Ce que tu peux faire ce mois-ci, sans changer de vie
Les recommandations françaises tiennent en deux lignes, et la seconde est la moins connue. La première : 30 minutes d’activité modérée par jour. La seconde : interrompre le temps assis au moins toutes les deux heures. Selon le même Baromètre, 93,9 % des adultes connaissent cette consigne. La suivre est une autre affaire.
- Coupe la chaise toutes les deux heures. Deux minutes debout, un aller-retour, un appel passé en marchant. L’Anses note que ce sont les coupures des longues périodes assises qui ont les effets les plus marqués sur la santé.
- Fais monter le compteur sur la journée, pas seulement le matin. Le défi marche de Septembre Bouge se fait en plusieurs fois.
- Traite l’écran du soir à part. C’est le seul temps assis que l’activité ne compense pas dans l’étude du Lancet.
- Mesure ton point de départ avec le calcul de l’IMC, puis ton niveau d’activité réel dans le calculateur de métabolisme. Pas pour te juger, pour savoir d’où tu pars.
Si tu as une pathologie, un traitement en cours ou une douleur qui limite le mouvement, la reprise d’activité se discute avec ton médecin.

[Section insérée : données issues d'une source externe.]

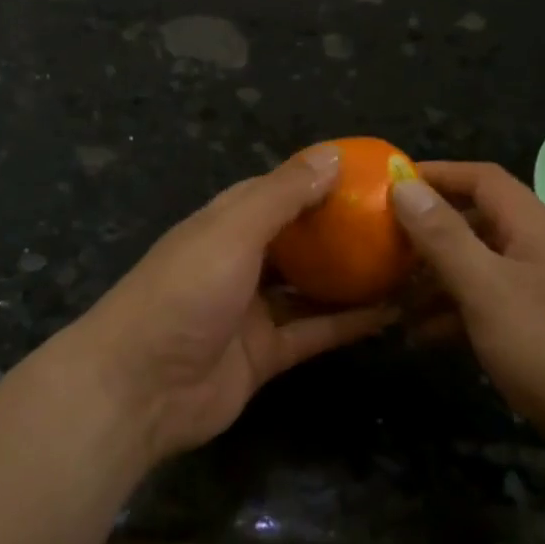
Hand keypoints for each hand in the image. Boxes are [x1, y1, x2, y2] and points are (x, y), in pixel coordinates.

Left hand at [70, 147, 395, 466]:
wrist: (138, 388)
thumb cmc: (184, 292)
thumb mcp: (233, 231)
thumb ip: (283, 195)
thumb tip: (333, 155)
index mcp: (226, 224)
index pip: (279, 191)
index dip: (320, 181)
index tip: (370, 175)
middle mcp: (241, 261)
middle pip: (300, 239)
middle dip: (343, 231)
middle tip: (399, 222)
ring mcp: (253, 309)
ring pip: (312, 287)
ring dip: (352, 277)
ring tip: (406, 263)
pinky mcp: (266, 353)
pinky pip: (315, 332)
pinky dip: (349, 323)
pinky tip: (393, 312)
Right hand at [390, 162, 544, 440]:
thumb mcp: (487, 289)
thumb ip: (444, 237)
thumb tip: (404, 185)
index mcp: (534, 226)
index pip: (481, 178)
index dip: (436, 174)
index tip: (388, 184)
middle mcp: (542, 249)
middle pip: (477, 222)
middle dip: (427, 233)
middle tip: (380, 248)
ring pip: (480, 267)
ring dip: (436, 279)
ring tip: (390, 300)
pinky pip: (492, 305)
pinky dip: (457, 313)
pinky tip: (424, 337)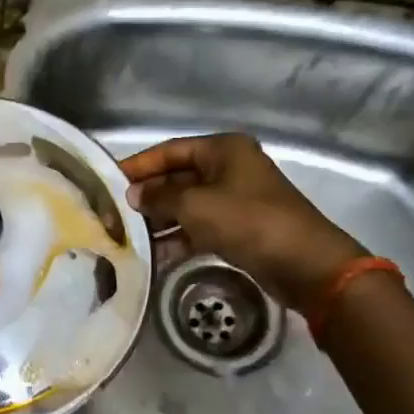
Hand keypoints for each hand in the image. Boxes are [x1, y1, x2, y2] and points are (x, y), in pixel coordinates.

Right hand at [120, 134, 365, 314]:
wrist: (305, 264)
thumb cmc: (248, 221)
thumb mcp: (195, 205)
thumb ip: (159, 197)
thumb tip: (134, 195)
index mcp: (223, 150)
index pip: (170, 151)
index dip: (139, 165)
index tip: (109, 182)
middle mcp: (230, 168)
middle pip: (178, 177)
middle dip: (149, 195)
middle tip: (115, 212)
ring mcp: (237, 198)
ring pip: (188, 204)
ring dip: (161, 219)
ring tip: (129, 235)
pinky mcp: (241, 227)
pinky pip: (201, 226)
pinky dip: (180, 237)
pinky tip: (156, 254)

Septembre Bouge propose des séances gratuites ; il ne remplace pas un avis médical.
Sources
- Ministère des Sports, page « Septembre Bouge 2026 » : dates du 1er au 30 septembre 2026, 18 villes-étapes, Fête du Sport du 14 septembre, défi 30 minutes et 4 000 pas, 150 séances en ligne.
- Santé publique France, Bulletin épidémiologique hebdomadaire 2024, résultats du Baromètre 2021 : 73 % des hommes et 59 % des femmes aux recommandations, plus d’un adulte sur cinq assis plus de 7 heures par jour, 39 % à plus de 3 heures d’écran, 93,9 % connaissant la consigne des deux heures.
- Anses, « Activité physique et sédentarité », novembre 2017 : 3 h 20 à 4 h 40 d’écran par jour chez l’adulte, hausse de 1 h 20 entre 2006 et 2015.
- Ekelund U. et coll., The Lancet, 2016, « Does physical activity attenuate, or even eliminate, the detrimental association of sitting time with mortality? » : 1 005 791 participants, 84 609 décès, surrisque de 12 à 59 %, seuil de 60 à 75 minutes, télévision à 3 et 5 heures.